This means that excipient companies will need to share a lot more information about their process and their material residual
levels than they had previously. "Some small pharma companies and generics houses haven't really talked to their suppliers
about how these materials are made," says Schoneker. "These companies then have to scramble to get better information from
their suppliers than they had done in the past."
The problem that arises is that companies tend to develop exhaustive, sometimes irrelevant, questionnaires for their suppliers.
"Suppliers are getting different questionnaires from every customer and asking different questions—some are reasonable and
some about issues that don't really matter," says Schoneker. "You have to have this balance. How do you share information
in a reasonable way so that you get what you need without putting the excipient supplier in a situation where they are having
to do a huge amount of work to supply their customers with information they consider confidential?"
IPEC is working on excipient qualification guidelines, which focus on technical and GMP qualification and information and
understanding how much information companies need to meet the requirements. IPEC's Excipient Information Protocol has a section
on residual solvents and discusses the need for the supplier to incorporate the key information that is needed to use the
material and meet the residual solvents guideline.
The effect on OTC manufacturers.
Some over-the-counter (OTC) products also may fall under the USP ‹467› requirements. "A lot of these issues are always positioned in terms of Rx-type products, but there is a whole other
business area that often gets overlooked," says Tine Engel, PhD, principal scientist at The Procter & Gamble Company (Mason, OH). In general, OTCs contain a lot more excipients and ingredients because consumers are interested in taste,
mouth feel, and so forth, which require additional nontherapeutic ingredients in formulations.
OTC products with USP monographs fall under the requirements in USP ‹467›. Other OTCs may be approved under an NDA or ANDA but do not have a USP monograph. "In these cases, we will probably continue to apply the ICH Q3C guideline," says Ouderkirk.

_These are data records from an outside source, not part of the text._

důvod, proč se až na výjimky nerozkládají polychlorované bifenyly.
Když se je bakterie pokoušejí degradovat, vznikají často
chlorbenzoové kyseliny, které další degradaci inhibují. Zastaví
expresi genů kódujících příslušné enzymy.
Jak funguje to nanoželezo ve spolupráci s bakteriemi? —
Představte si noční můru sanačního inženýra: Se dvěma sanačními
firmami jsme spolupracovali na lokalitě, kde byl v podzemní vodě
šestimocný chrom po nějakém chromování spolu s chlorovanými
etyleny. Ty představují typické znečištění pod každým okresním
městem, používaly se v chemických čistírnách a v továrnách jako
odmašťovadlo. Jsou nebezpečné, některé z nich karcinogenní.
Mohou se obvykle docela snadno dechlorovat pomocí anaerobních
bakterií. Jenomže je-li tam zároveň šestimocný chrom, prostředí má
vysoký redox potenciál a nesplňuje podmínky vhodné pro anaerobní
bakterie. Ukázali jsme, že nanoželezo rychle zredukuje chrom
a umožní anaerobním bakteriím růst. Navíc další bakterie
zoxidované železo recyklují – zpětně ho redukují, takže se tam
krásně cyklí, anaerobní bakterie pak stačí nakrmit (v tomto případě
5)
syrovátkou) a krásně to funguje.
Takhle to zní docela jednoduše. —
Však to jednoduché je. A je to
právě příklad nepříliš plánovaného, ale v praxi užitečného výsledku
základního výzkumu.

Engel and other OTC analysts largely support the USP ‹467› changes. "I think they are good rules. The fact that USP has harmonized with ICH means we don't have to make up different rules for products that we sell at different global locations.

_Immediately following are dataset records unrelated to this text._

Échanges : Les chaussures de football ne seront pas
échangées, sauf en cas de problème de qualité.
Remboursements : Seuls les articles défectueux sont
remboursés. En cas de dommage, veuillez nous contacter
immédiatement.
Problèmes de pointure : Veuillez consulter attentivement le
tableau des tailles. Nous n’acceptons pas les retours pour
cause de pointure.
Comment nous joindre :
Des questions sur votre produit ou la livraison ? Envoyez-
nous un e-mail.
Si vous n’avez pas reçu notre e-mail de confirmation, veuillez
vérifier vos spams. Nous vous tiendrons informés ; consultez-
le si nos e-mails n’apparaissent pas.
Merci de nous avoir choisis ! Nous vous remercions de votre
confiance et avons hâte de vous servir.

What people may not realize is that we are working with a lot of different materials and at bigger quantities. It takes more
raw materials to make a tube of toothpaste than a pill. And we do have to be very careful to set up good systems because normally
consumers are more exposed to many of our products. You may take a pill once a day, but you brush your teeth two or three
times a day. Any additional testing that is required hits us doubly hard. Of course it is very important to protect the safety
of the consumer, but we need to do it in a way that isn't going to put OTC companies out of business."
Manufacturers that choose not to pay close attention to the requirements may undergo costly consequences. "One of the things
we see almost every time a USP revision comes out is that there is always a group of products that have been tested according to an older version of USP, and then if they don't immediately employ their (raw) material in the manufacture and it sits in a warehouse while the USP changes, they all of a sudden are stuck in a situation where they are trying to use material that is now out of spec," says
Dr. Jon Brice. If a manufacturer tests its raw material according to a USP monograph, uses it in manufacture and then USP changes, the company is grandfathered in. However, if a company tests its raw material and then the material sits in storage
and during that time the USP changes, then they simply can't use that material in manufacturing because the company must test according to the USP that is in effect when manufacture begins and must retest.